For some of our movie-going group, the jumpy storytelling, deep backstories, and unpleasant characterizations left them cold. It was needlessly complicated; it even dragged in places. They just didn’t care about all that stuff. For them, Birds was good enough, but a bit of a disappointment. For others–especially the comics fans and viewers in their 20’s–they got pretty much what they expected: a dark and violent adventure, more reminiscent of Deadpool or Kick-Ass than their favorite Batman movies (whichever they preferred; take your pick). And they (me included) had no trouble falling in love with the entirely homicidal nutcase Harley. She’s just bein’ her.

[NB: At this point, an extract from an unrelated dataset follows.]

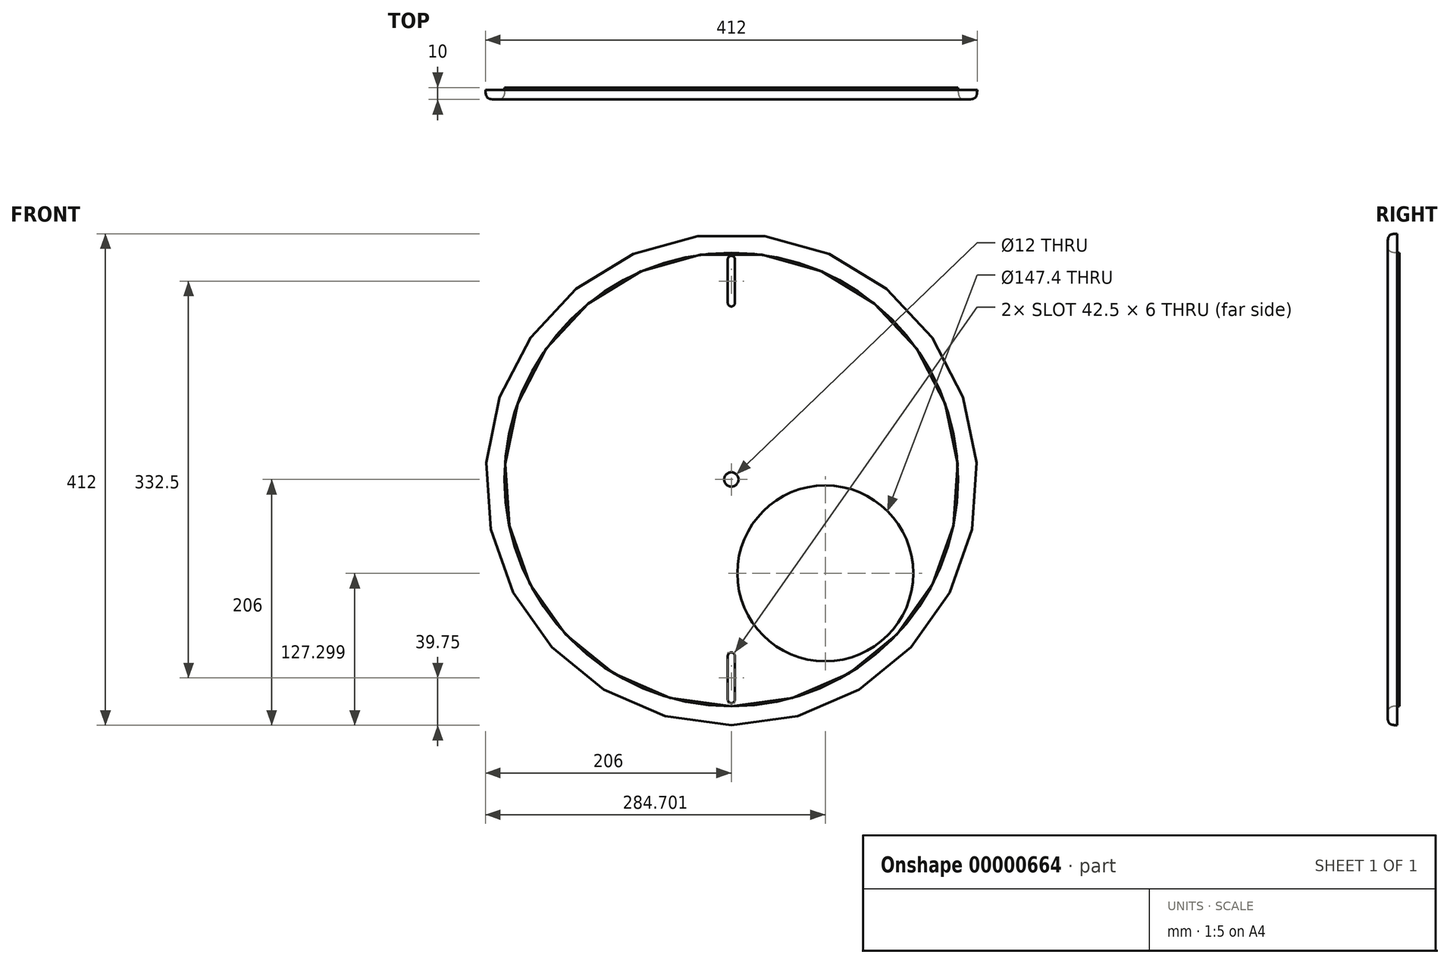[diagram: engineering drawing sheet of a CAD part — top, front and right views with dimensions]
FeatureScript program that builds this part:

It’s unlikely that Birds of Prey will show up in anybody’s Top Five Best Super-Hero Movies of the Decade, but it’s not the mess that Suicide Squad, the movie that introduced Robbie’s Harley to the world, was. And it’s certainly not the turgid train wreck of Justice League. Where it will go from here in terms of its own franchise for the Birds or Harley, and how (or if) it will fit into the upcoming Pattison/Kravitz Batman/Catwoman continuity remains to be seen. Still, almost anybody who goes into Birds of Prey and the Fantabulous Emancipation of One Harley Quinn won’t hate it. It’s not bad, or so says the SeFija! squad. On the other hand, some of the viewer won’t leave feeling entirely satisfied either.

Birds of Prey in theaters February 7. Starring Jurnee Smollett-Bell, Rosie Perez, Ella Jay Basco, and directed by Cathy Yan.